Buffett, of course, has been quoted endlessly, but one of his most popular gems is that "risk comes from not knowing what you are doing."
"I had recently cut loose my long position in Berkshire Hathaway, the B stock," Guilfoyle said in his recent TheStreet Pro column.
"No, I did not know this day was coming, at least not now," he added. "I held on to those shares for years. I did know that doing what he loved had to be less fun for Warren Buffett in 2025 than it used to be."
Guilfoyle noted that for Buffett, who is 94, holding down such a demanding job and remaining sharp had to be tough without his career-long friend and business partner, Charlie Munger, who died at 99 in 2023.
"Willie outlasted his peers, Mickey Mantle and Duke Snider," he said. "He was traded away from his teammate Willie McCovey. He was no longer close to being at the top of his game.
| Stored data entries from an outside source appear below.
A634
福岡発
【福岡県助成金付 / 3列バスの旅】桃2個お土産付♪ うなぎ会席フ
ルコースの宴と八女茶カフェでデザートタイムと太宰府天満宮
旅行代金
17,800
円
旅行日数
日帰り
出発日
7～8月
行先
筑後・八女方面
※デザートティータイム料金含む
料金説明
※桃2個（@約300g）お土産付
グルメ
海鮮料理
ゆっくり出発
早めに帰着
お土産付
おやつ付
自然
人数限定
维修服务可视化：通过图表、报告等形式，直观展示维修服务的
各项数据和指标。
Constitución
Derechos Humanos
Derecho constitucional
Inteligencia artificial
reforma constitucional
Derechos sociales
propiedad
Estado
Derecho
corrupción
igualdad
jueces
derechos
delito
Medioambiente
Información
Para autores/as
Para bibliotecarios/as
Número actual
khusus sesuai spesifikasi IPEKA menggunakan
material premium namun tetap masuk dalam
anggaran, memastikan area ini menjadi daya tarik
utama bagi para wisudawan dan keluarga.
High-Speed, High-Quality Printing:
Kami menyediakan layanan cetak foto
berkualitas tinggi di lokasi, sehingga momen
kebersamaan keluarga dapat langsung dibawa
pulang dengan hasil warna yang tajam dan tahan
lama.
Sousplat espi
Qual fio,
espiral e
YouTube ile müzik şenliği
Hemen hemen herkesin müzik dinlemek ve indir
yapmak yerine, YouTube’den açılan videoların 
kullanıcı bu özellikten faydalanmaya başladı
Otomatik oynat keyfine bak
He said goodbye."Buffett is different, Guilfoyle noted.
"He outlasted Munger," he said, "but he is sharper now at 94 than most of us ever were at our best. Maybe without his teammate, without 'his' Willie McCovey, he felt the love for the game slip away. I don't know."
Berkshire Hathaway's board voted unanimously to name Greg Abel, currently vice chairman for non-insurance operations, as the group's president and CEO on Jan. 1, 2026. Buffett will remain chairman.
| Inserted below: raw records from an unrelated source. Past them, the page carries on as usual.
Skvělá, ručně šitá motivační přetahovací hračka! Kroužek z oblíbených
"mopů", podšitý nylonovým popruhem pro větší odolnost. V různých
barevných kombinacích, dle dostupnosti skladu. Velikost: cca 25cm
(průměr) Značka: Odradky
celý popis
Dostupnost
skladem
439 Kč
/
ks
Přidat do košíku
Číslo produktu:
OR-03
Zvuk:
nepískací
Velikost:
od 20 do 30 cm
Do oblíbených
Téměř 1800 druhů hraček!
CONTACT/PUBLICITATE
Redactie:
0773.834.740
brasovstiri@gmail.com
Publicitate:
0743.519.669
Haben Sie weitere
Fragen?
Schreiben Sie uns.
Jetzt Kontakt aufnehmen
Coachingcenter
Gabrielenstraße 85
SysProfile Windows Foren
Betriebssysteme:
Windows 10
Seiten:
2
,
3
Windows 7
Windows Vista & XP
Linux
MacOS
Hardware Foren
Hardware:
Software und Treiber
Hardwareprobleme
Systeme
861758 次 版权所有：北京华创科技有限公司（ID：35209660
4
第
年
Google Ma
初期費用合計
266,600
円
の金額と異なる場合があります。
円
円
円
"(Buffett) tried to reassure investors that he will still 'hang around' to help," Guilfoyle noted in a follow-up column. "He'll have to, as he has not expressed a plan to eventually surrender his position as chairman of the firm's board."
Berkshire Hathaway shares were down 4.4% to $516.19 at last check.
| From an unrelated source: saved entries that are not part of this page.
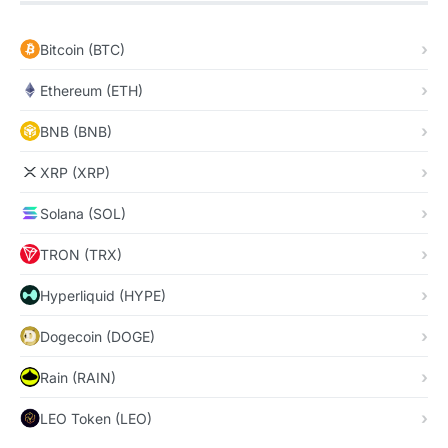
Bitcoin (BTC)
Ethereum (ETH)
BNB (BNB)
XRP (XRP)
Solana (SOL)
TRON (TRX)
Hyperliquid (HYPE)
Dogecoin (DOGE)
Rain (RAIN)
LEO Token (LEO)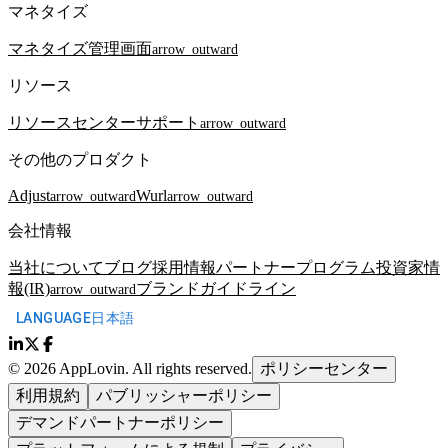
マネタイズ
マネタイズ
管理画面
arrow_outward
リソース
リソースセンター
サポート
arrow_outward
その他のプロダクト
Adjust
Wurl
arrow_outward
arrow_outward
会社情報
当社について
ブログ
採用情報
パートナープログラム
投資家情
報(IR)
ブランドガイドライン
arrow_outward
LANGUAGE
日本語
©
2026
AppLovin.
All rights reserved.
ポリシーセンター
利用規約
パブリッシャーポリシー
デマンドパートナーポリシー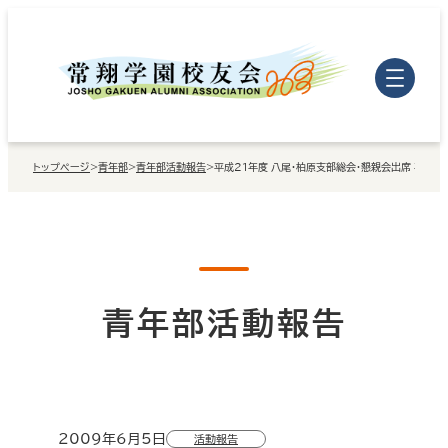
内
容
を
ス
キ
トップページ
>
青年部
>
青年部活動報告
>
平成21年度 八尾・柏原支部総会・懇親会出席 平成2
ッ
プ
青年部活動報告
2009年6月5日
活動報告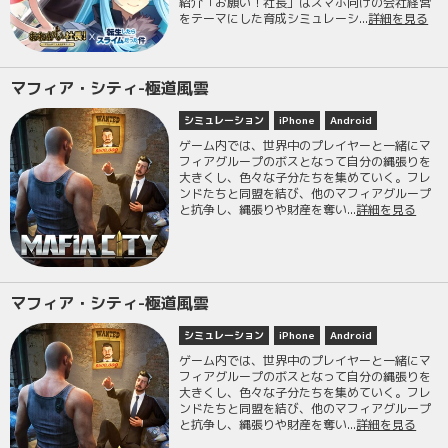
紹介「お願い！社長」はスマホ向けの会社経営
をテーマにした育成シミュレーシ...
詳細を見る
マフィア・シティ-極道風雲
シミュレーション
iPhone
Android
ゲーム内では、世界中のプレイヤーと一緒にマ
フィアグループのボスとなって自分の縄張りを
大きくし、色々な子分たちを集めていく。フレ
ンドたちと同盟を結び、他のマフィアグループ
と抗争し、縄張りや財産を奪い...
詳細を見る
マフィア・シティ-極道風雲
シミュレーション
iPhone
Android
ゲーム内では、世界中のプレイヤーと一緒にマ
フィアグループのボスとなって自分の縄張りを
大きくし、色々な子分たちを集めていく。フレ
ンドたちと同盟を結び、他のマフィアグループ
と抗争し、縄張りや財産を奪い...
詳細を見る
Keefe Bruyette raised its price target on Berkshire Hathaway to $735,000 from $730,000 to reflect its updated earnings estimates and peer valuations.
The firm, which affirmed a market perform rating on the shares, viewed Buffett's plan to step aside as CEO as the most important takeaway of Berkshire's annual meeting.
While Abel has "increasingly demonstrated competence," the firm predicted that the news would pressure the shares. Guilfoyle had. a similar viewpoint,
"I think it's safe to say that Berkshire's stock would react poorly to the idea that Buffett might be stepping back from his full-time stewardship of the firm," he said. "This could be a tough time for the stock, as Buffett tries to sunset gracefully."
"For now," Guilfoyle said, "BRK.B is on my 'don't touch' list."